Move over creative rock gods, we’re all Tiny Dancers

Photograph of a young girl in a bright yellow top, grey jeans and pink, star-shaped sunglasses pointing her arms and fingers to the right, against a solid, aqua background.

Creativity, like any ability, comes more naturally to some than others but, while we like to attribute creative genius to an individual, it is rarely if ever the product of one person.

Mark Ritson recently shared his views on the subject of whether creativity is an ‘innate, rare thing or something we all have that can be nurtured or trained’. Ritson came out on the side of the former, using a video of Elton John banging out Tiny Dancer after opening up a scrap of crumpled paper from Bernie Taupin as an example of this rare, ‘from Above’ type of creativity. Although Ritson concedes that lower levels of creativity are more open and accessible to more people, he goes on to ask who would want this level of creativity when you can effectively have the rock star.
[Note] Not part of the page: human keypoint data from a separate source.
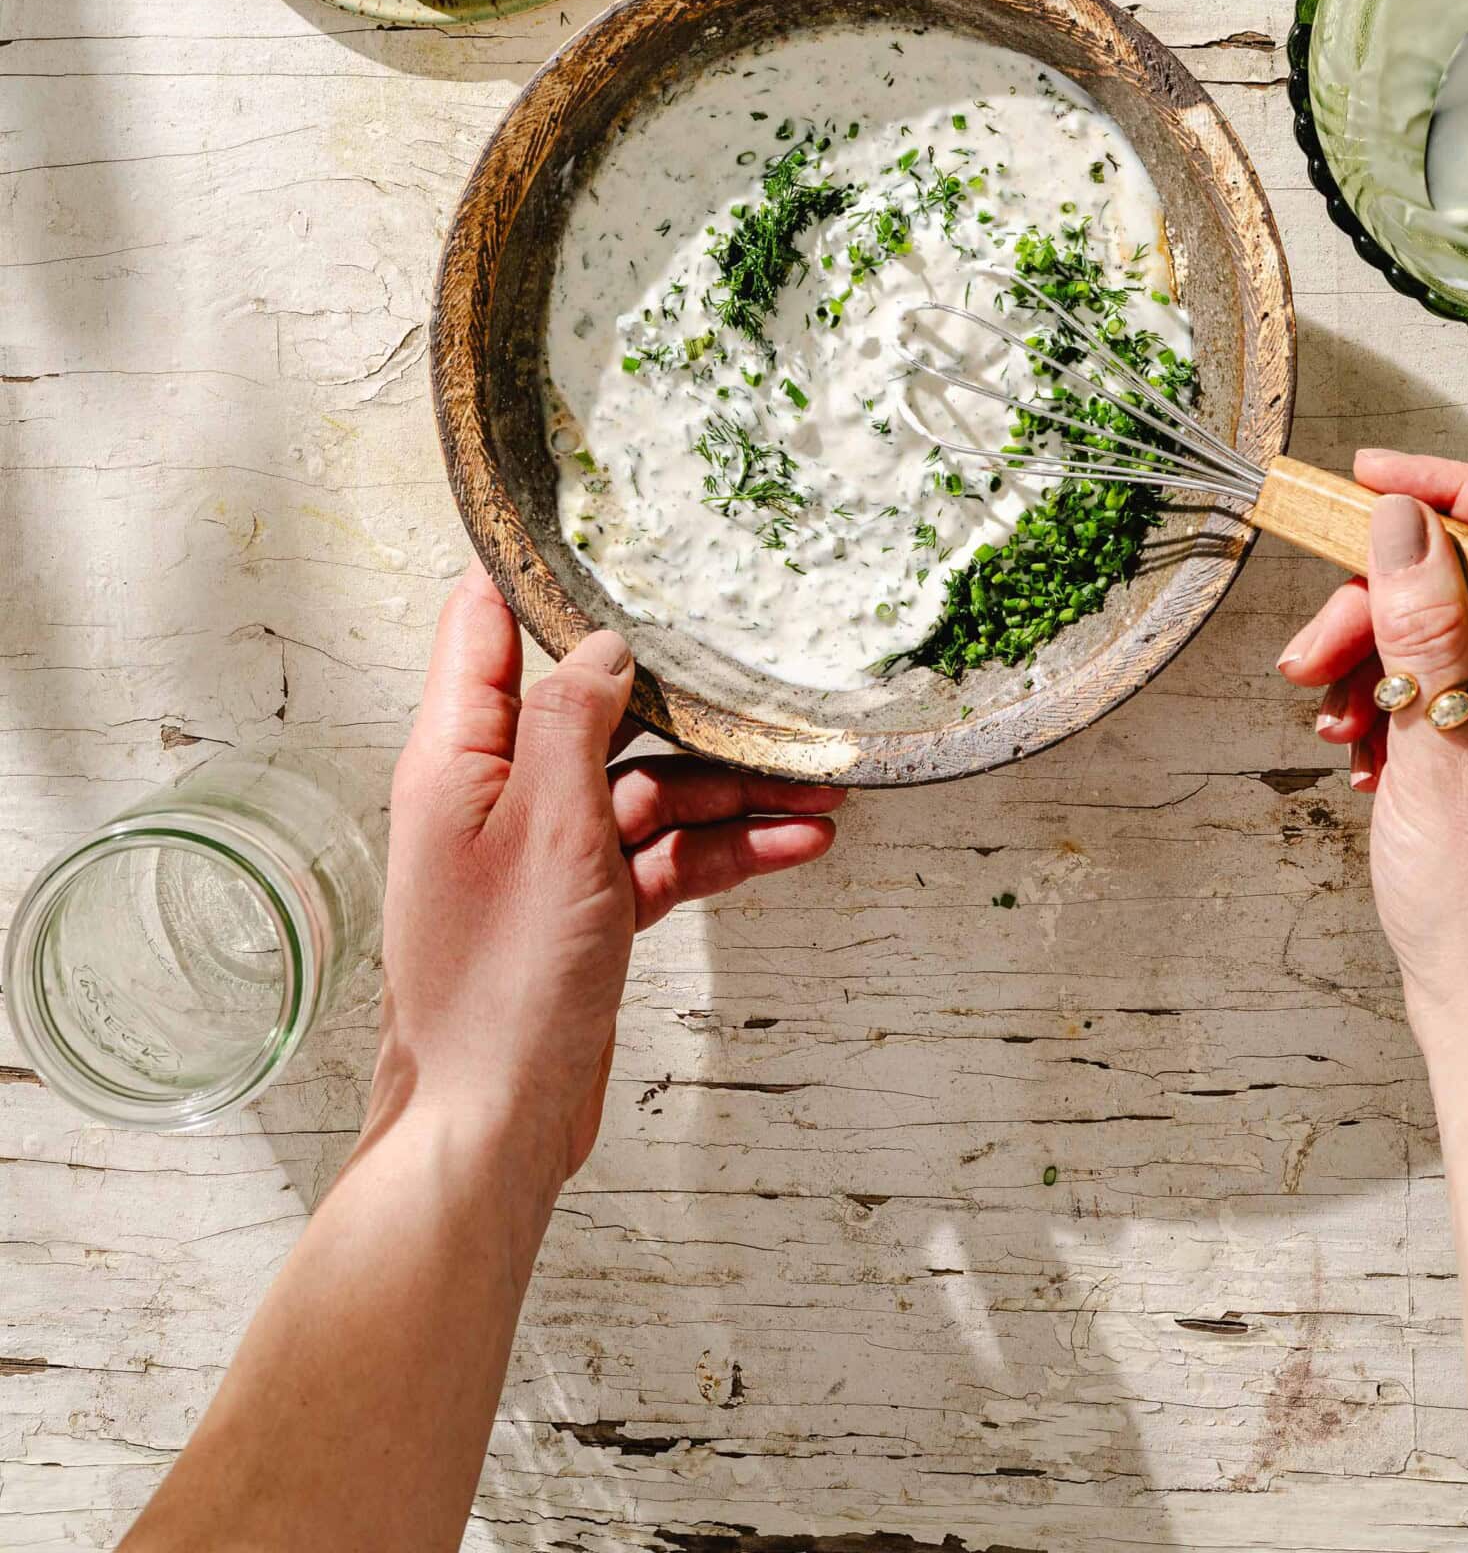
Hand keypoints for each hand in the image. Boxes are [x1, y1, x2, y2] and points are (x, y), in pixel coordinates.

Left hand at [366, 563, 844, 1194]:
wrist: (491, 1130)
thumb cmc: (499, 986)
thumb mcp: (550, 826)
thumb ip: (573, 718)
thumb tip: (603, 646)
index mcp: (455, 756)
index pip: (483, 624)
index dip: (538, 572)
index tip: (604, 527)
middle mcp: (494, 794)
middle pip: (596, 709)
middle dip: (688, 701)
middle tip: (761, 678)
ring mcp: (543, 855)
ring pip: (647, 788)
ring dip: (731, 788)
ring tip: (819, 788)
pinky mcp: (585, 910)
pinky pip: (664, 855)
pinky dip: (724, 849)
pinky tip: (795, 844)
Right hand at [1279, 450, 1467, 1066]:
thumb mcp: (1444, 754)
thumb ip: (1423, 626)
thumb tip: (1402, 522)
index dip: (1447, 498)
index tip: (1367, 479)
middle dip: (1384, 609)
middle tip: (1310, 651)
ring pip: (1458, 641)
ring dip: (1379, 662)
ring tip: (1330, 717)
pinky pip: (1457, 693)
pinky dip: (1399, 706)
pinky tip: (1361, 748)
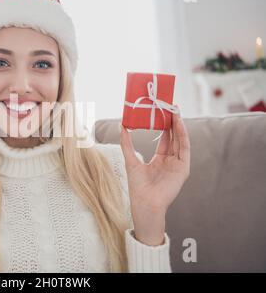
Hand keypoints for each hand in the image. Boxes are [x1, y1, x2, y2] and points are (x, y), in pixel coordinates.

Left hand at [119, 106, 190, 245]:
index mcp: (160, 160)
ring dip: (179, 125)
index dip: (164, 125)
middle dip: (173, 122)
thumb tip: (122, 126)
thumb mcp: (131, 159)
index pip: (165, 138)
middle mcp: (171, 161)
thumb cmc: (137, 186)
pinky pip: (185, 148)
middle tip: (171, 105)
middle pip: (174, 137)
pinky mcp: (183, 168)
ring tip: (175, 111)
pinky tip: (179, 124)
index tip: (163, 111)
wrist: (144, 202)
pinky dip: (183, 135)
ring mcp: (178, 164)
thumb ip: (127, 143)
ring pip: (181, 140)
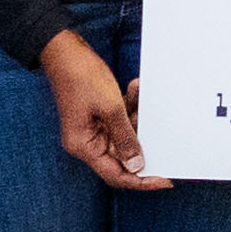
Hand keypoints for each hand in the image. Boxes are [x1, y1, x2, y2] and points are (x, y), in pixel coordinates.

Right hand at [46, 25, 157, 189]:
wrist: (66, 51)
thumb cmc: (82, 77)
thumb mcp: (111, 109)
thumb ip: (125, 139)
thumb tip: (136, 166)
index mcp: (84, 146)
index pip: (116, 175)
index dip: (141, 180)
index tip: (164, 179)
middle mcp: (86, 142)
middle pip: (122, 155)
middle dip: (142, 139)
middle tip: (162, 134)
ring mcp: (92, 129)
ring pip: (125, 134)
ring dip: (136, 117)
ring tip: (137, 95)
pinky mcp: (98, 117)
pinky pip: (120, 120)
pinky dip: (129, 107)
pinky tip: (133, 89)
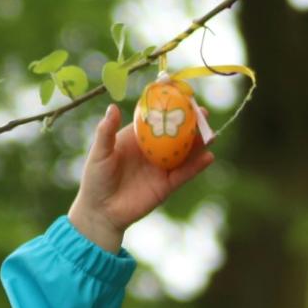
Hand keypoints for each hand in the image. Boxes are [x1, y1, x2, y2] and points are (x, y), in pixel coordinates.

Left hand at [68, 103, 215, 253]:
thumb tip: (112, 107)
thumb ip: (106, 131)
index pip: (158, 119)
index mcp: (138, 138)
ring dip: (199, 143)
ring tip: (211, 133)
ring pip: (185, 153)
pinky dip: (197, 166)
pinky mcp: (167, 185)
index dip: (170, 108)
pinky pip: (185, 173)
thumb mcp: (100, 152)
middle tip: (204, 113)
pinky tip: (208, 156)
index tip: (183, 96)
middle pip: (177, 134)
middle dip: (192, 124)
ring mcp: (162, 167)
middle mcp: (153, 150)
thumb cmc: (96, 178)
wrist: (101, 211)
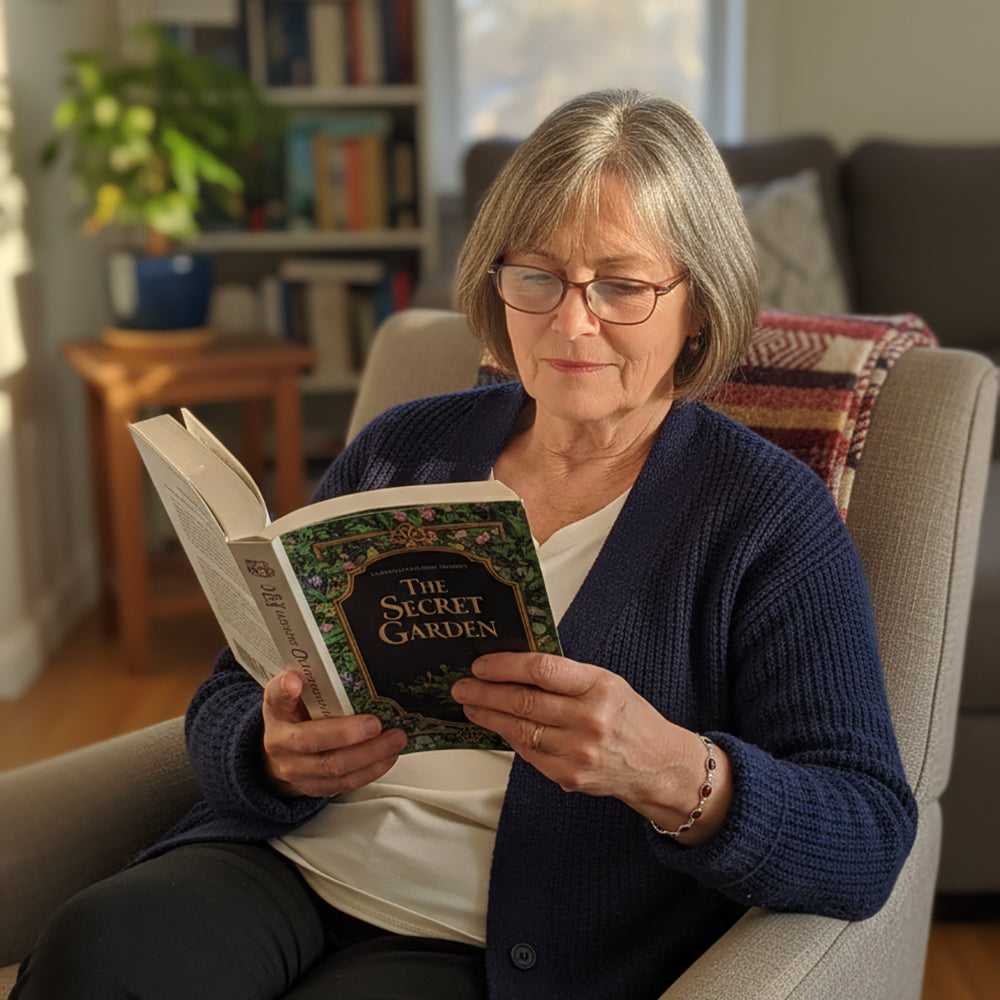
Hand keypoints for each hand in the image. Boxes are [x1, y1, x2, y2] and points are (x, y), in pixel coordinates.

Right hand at [261, 669, 406, 798]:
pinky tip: (387, 757)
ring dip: (369, 755)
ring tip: (394, 740)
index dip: (285, 689)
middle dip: (348, 734)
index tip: (296, 682)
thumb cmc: (297, 715)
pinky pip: (345, 783)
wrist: (285, 751)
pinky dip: (371, 770)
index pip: (276, 697)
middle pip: (311, 742)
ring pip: (333, 768)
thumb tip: (321, 665)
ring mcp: (297, 770)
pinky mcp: (316, 787)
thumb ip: (309, 678)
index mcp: (277, 712)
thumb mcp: (296, 692)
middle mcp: (281, 744)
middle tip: (376, 724)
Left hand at [451, 653, 730, 840]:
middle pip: (522, 702)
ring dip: (488, 717)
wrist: (659, 765)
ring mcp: (578, 752)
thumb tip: (514, 668)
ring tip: (471, 706)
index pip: (541, 670)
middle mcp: (589, 719)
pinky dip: (509, 739)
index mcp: (599, 686)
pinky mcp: (569, 776)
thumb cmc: (629, 717)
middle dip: (484, 693)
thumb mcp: (607, 683)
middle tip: (461, 686)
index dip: (504, 666)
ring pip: (519, 731)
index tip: (481, 665)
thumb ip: (566, 677)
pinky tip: (498, 728)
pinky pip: (528, 754)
Now, far be it from me to accuse Ritson esq of antiquated thinking, I wouldn’t dare! 😊 But the idea that creativity comes ‘from Above’ is a hark back to the ancient Greeks’ philosophy. They didn’t believe that creativity came from humans but rather from a divine spirit that came to human beings. People were described as having a creative genius as if it were a magical helper. Then along came the Renaissance and the title of creative genius was attributed solely to the individual, inflating the human ego and overburdening the fragile human psyche.

A ‘tiny dancer’ of an idea

To my mind, creativity is both innate in all of us and something that can be nurtured to genius level. We are all on the creative spectrum and, given the right catalyst, any one of us can have a ‘tiny dancer’ of an idea. It’s true that creativity, like any ability, comes more naturally to some than others and is more developed from the outset in a few people, usually at the expense of other abilities. It’s no coincidence that those who are considered inherently creative are often the most childlike in terms of other behaviour. They consciously or unconsciously resist the confines of adulthood, social considerations, conventions and boundaries to remain free to focus on their impulses to play and experiment. Left unchecked and without the input of others, these people’s impulses can be more destructive than creative. And we’re back to the classic rock star persona!
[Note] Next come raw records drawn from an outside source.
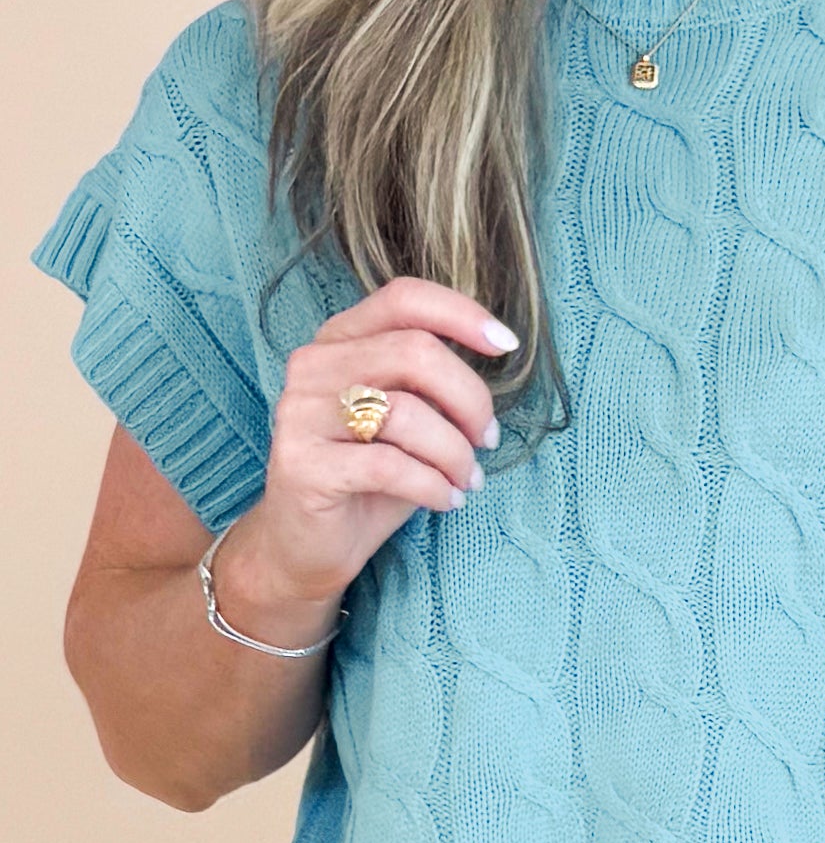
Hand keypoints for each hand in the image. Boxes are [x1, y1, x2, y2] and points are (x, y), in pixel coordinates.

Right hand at [245, 274, 517, 603]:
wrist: (306, 544)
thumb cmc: (369, 477)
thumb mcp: (408, 418)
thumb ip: (433, 380)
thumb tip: (493, 353)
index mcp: (340, 340)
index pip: (404, 298)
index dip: (462, 314)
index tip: (506, 345)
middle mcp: (313, 365)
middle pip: (415, 352)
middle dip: (470, 399)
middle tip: (488, 439)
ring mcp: (300, 413)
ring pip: (407, 412)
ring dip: (455, 453)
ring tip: (466, 480)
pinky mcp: (302, 464)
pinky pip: (390, 466)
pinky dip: (433, 486)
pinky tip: (445, 501)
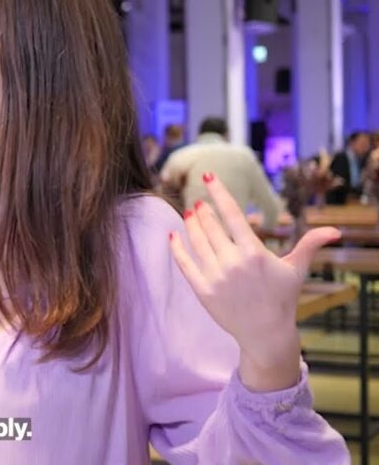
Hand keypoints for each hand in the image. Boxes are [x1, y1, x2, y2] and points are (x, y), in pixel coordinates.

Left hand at [168, 172, 340, 390]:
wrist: (266, 333)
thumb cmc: (282, 298)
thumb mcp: (296, 270)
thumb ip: (310, 245)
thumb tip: (335, 231)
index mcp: (254, 252)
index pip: (232, 214)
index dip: (219, 192)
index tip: (207, 176)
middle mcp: (232, 262)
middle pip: (210, 226)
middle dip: (203, 211)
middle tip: (199, 203)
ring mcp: (215, 276)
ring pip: (196, 241)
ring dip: (190, 224)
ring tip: (189, 213)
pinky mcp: (202, 290)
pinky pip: (184, 264)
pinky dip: (177, 247)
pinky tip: (173, 235)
Creativity is both innate in all of us and something that can be nurtured to genius level. We are all on the creative spectrum and, given the right catalyst, any one of us can have a ‘tiny dancer’ of an idea.

As a meter of fact

I don’t subscribe to Renaissance thinking that an individual alone is the source of some rare creative genius. Neither do I believe in the ancients’ divine spirit theory, albeit the collaborative element of this description of creative genius does strike the right chord with me.
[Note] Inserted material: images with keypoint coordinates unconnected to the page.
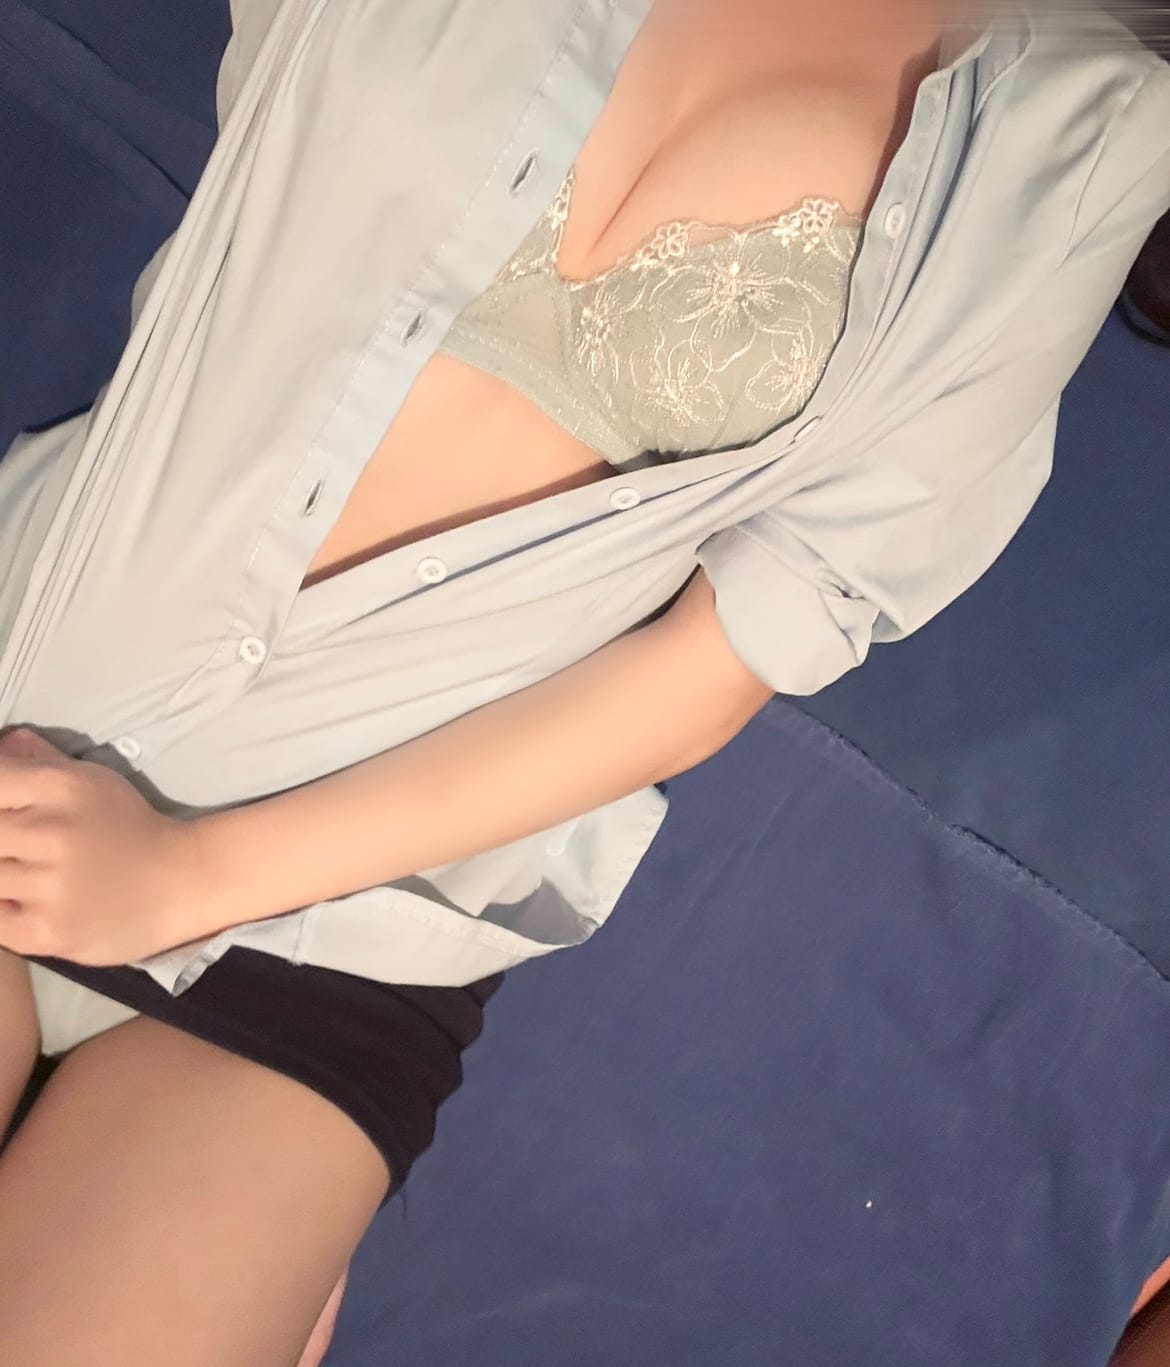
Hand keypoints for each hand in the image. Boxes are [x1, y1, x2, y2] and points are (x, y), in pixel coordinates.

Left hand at [0, 727, 208, 964]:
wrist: (182, 882)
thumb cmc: (130, 827)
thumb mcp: (92, 780)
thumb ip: (40, 760)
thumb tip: (3, 743)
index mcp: (60, 786)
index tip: (11, 815)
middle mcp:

While we like to attribute creative genius, or ‘world beating creativity’ as Ritson calls it, to an individual, it is, I would argue, rarely if ever the product of one person. The rock star creative may be ‘front of stage’, but they are just one person in the creative mix.

Ideas are formed in relation to something else, often another’s idea, someone who in turn has been influenced by someone else. No idea comes into existence or is executed in isolation. Taking Ritson’s example of Elton (full name Sir Elton Hercules John CH CBE according to his website), you can’t deny his technical talent as a musician, but this is a reaction to Bernie’s (full name Bernard John Taupin CBE) song writing ability. Bernie provided Elton with the words, theme, structure, tone and meter for Tiny Dancer on that screwed up bit of paper that enabled him to conjure up the accompanying musical notes.

The gift that keeps on giving

Bernie provided the stimulation and structure for Elton’s seemingly effortless creative magic. I say seemingly effortless because the idea that creative genius is a gift from on high rather than a process that involves both graft and craft over time is to do anyone who contributes to the creative process and works in the creative industry, no matter how talented they are or what role in the process they fulfil, a disservice.

My philosophy and that of NEO is that creativity is an ability we all possess and that anyone can be trained to have a creative mindset and to constructively contribute to the creative process provided they are given the right impetus and framework. We also believe that the ‘best creative’ is the product of a collaborative effort, a chorus of tiny dancers and not a term for an individual rock star.